At highest magnification, the focal plane is so narrow that only part of each chain of bacteria can be seen in focus. As a result, different parts of the cells appear out of focus (either too near or too far from the lens; Figure 3.16D). When the end of a rod or chain points toward the observer, it appears round and dark. Light travels through the length of the cell before reaching the observer, so the cell absorbs more light and appears darker.

SECTION SUMMARY

  • In bright-field microscopy, resolution depends on:

    — The wavelength of light, which limits resolution to about 0.2 µm.

    — The magnifying power of a lens, which depends on its numerical aperture (n sin θ).

    — The position of the focal plane, which is the location where the specimen is “in focus” (that is, where the sharpest image is obtained).

    • A compound microscope achieves magnification and resolution through the objective and ocular lenses.
    • A wet mount specimen is the way to observe living microbes.

    Thought Question 3.2 In theory, which angle of the light cone would produce the highest resolution? What practical problem would you have in designing a lens to generate this light cone?

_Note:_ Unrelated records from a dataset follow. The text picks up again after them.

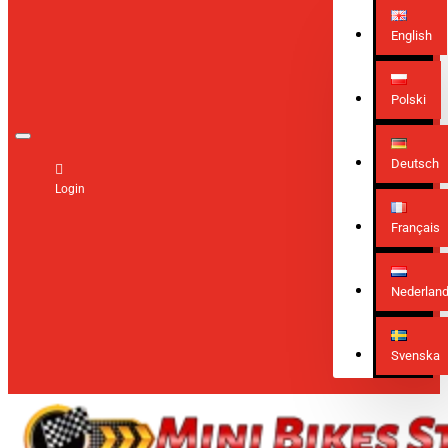
English
Polski
Deutsch
Login
Français
Nederlan
Svenska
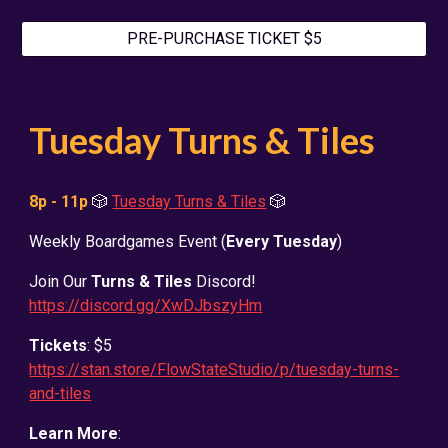
PRE-PURCHASE TICKET $5
Tuesday Turns & Tiles
8p - 11p
🎲
Tuesday Turns & Tiles
🎲
Weekly Boardgames Event (
Every Tuesday
)
Join Our
Turns & Tiles
Discord!
https://discord.gg/XwDJbszyHm
Tickets
: $5
https://stan.store/FlowStateStudio/p/tuesday-turns-
and-tiles
Learn More
:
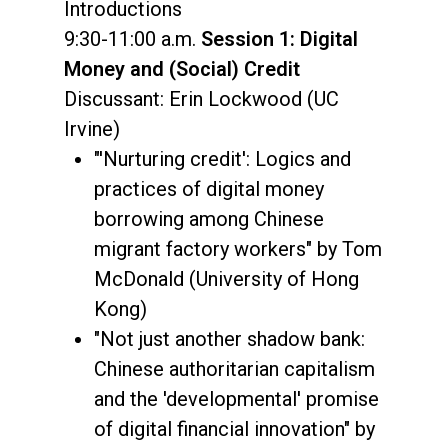
Introductions
9:30-11:00 a.m.
Session 1: Digital
Money and (Social) Credit
Discussant: Erin Lockwood (UC
Irvine)
"'Nurturing credit': Logics and
practices of digital money
borrowing among Chinese
migrant factory workers" by Tom
McDonald (University of Hong
Kong)
"Not just another shadow bank:
Chinese authoritarian capitalism
and the 'developmental' promise
of digital financial innovation" by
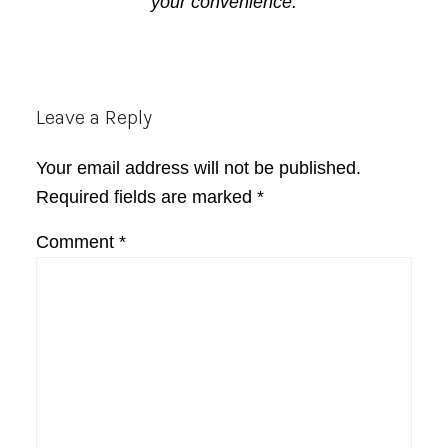
your convenience.
Reader
Leave a Reply
Interactions
Your email address will not be published.
Required fields are marked
*
Comment
*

    SHOW ANSWER HIDE ANSWER

    In theory, an angle of 90° for the light cone would produce the highest resolution. However, a 90° angle generates a cone of 180°—that is, a cone collapsed flat. Such a “cone” would require the object to sit in the same position as the objective lens—in other words, to have a focal distance of zero. In practice, the cone of light needs to be somewhat less than 180° to allow room for the object and to avoid substantial aberrations (light-distorting properties) in the lens material.

    Thought Question 3.3 Under starvation conditions, bacteria such as Bacillus thuringiensis, the biological insecticide, repackage their cytoplasm into endospores, leaving behind an empty cell wall. Suppose, under a microscope, you observe what appears to be a hollow cell. How can you tell whether the cell is indeed hollow or whether it is simply out of focus?

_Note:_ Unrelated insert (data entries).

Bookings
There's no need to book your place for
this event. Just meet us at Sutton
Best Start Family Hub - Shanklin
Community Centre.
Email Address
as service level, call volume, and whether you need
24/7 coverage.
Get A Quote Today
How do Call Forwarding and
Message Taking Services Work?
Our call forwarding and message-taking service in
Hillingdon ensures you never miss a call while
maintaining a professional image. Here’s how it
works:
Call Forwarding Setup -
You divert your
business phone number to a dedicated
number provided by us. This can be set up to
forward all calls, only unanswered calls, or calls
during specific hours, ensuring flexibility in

    SHOW ANSWER HIDE ANSWER

    You can tell whether the cell is out of focus or actually hollow by rotating the fine-focus knob to move the objective up and down while observing the specimen carefully. If the hollow shape appears to be the sharpest image possible, it is probably a hollow cell. If the hollow shape turns momentarily into a sharp, dark cell, it was probably a full cell out of focus before.

    Glossary

    bright-field microscopy
    A type of light microscopy in which the specimen absorbs light and appears dark against a light background.
    objective lens
    In a compound microscope, the lens that is closest to the specimen and generates magnification.
    numerical aperture
    The product of the refractive index of the medium and sin θ. As numerical aperture increases, the magnification increases.
    immersion oil
    An oil with a refractive index similar to that of glass, which minimizes light ray loss at wide angles, thereby minimizing wavefront interference and maximizing resolution.
    compound microscope
    A microscope with multiple lenses to compensate for lens aberration and increase magnification.
    condenser
    In a microscope, a lens that focuses parallel light rays from the light source onto a small area of the specimen to improve the resolution of the objective lens.
    diaphragm
    A device in a microscope that varies the diameter of the light column, changing the amount of light admitted.
    parfocal
    In a microscope with multiple objective lenses, setting of the objective lenses at different heights so that focus is maintained when switching between lenses.
    ocular lens
    Also called eyepiece. In a compound microscope, the lens situated closest to the observer’s eye.
    total magnification
    Also called power. The magnification of the ocular lens multiplied by the magnification of the objective lens.
    depth of field
    In a microscope, a region of the optical column over which a specimen appears in reasonable focus.
    wet mount
    A technique to view living microbes under a microscope by placing the microbes in water on a slide under a coverslip.